Beginning with the line that holds "table_cell [136, 443, 1057, 512]", set down each line of the data below through the very last, exactly as given, and nothing beyond that.

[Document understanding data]

-- Opening Marker --

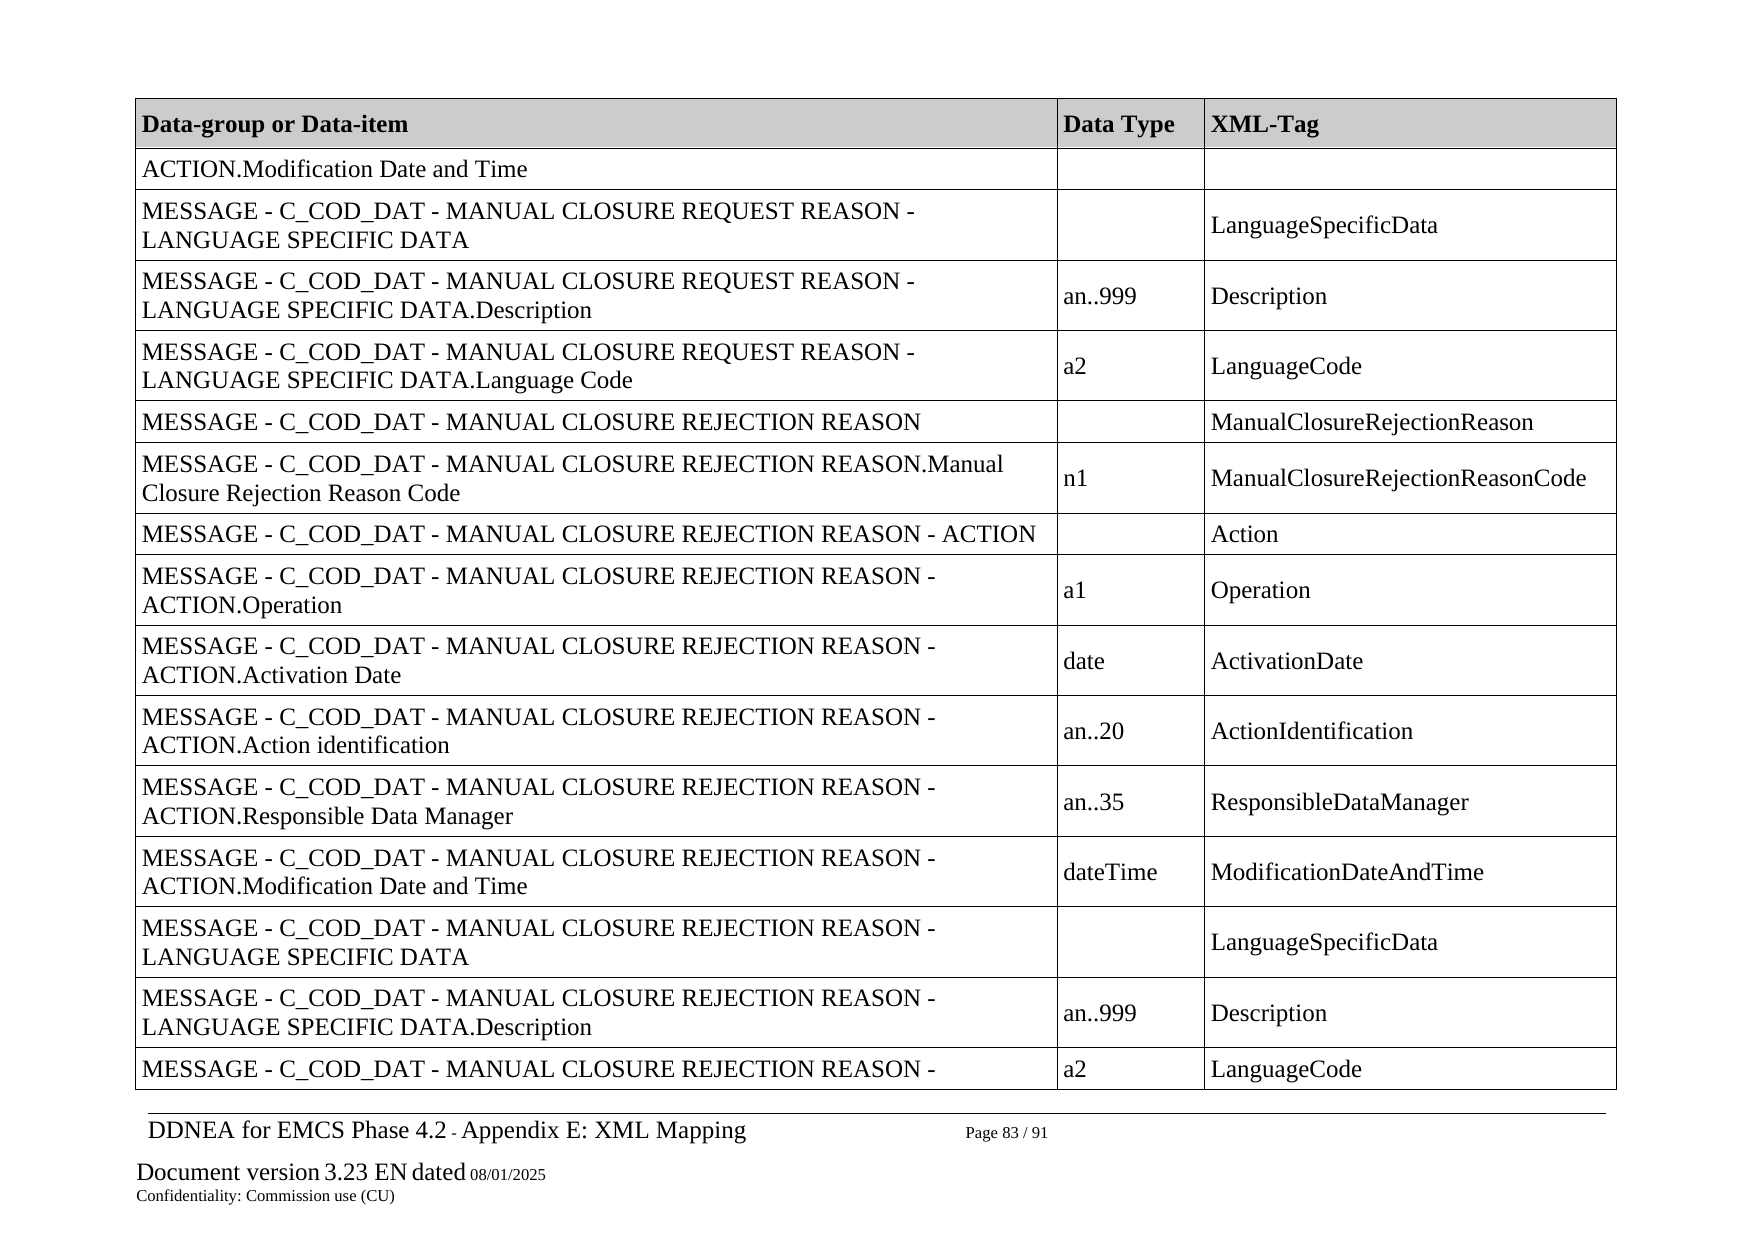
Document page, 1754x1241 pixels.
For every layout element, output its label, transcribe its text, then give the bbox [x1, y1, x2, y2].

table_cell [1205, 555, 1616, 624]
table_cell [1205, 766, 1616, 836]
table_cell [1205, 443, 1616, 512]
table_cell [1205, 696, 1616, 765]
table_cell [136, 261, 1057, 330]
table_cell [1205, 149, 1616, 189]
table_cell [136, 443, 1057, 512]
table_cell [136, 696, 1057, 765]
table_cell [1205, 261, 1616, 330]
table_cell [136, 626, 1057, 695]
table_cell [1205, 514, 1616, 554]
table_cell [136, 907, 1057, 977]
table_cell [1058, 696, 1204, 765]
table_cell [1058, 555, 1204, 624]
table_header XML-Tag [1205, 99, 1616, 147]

-- Closing Marker --

SOLUTION FOR THIS PROBLEM ▸
table_cell [136, 443, 1057, 512]
table_cell [136, 696, 1057, 765]
table_cell [1205, 261, 1616, 330]
table_cell [136, 626, 1057, 695]
table_cell [1205, 514, 1616, 554]
table_cell [136, 907, 1057, 977]
table_cell [1058, 696, 1204, 765]
table_cell [1058, 555, 1204, 624]
table_header XML-Tag [1205, 99, 1616, 147]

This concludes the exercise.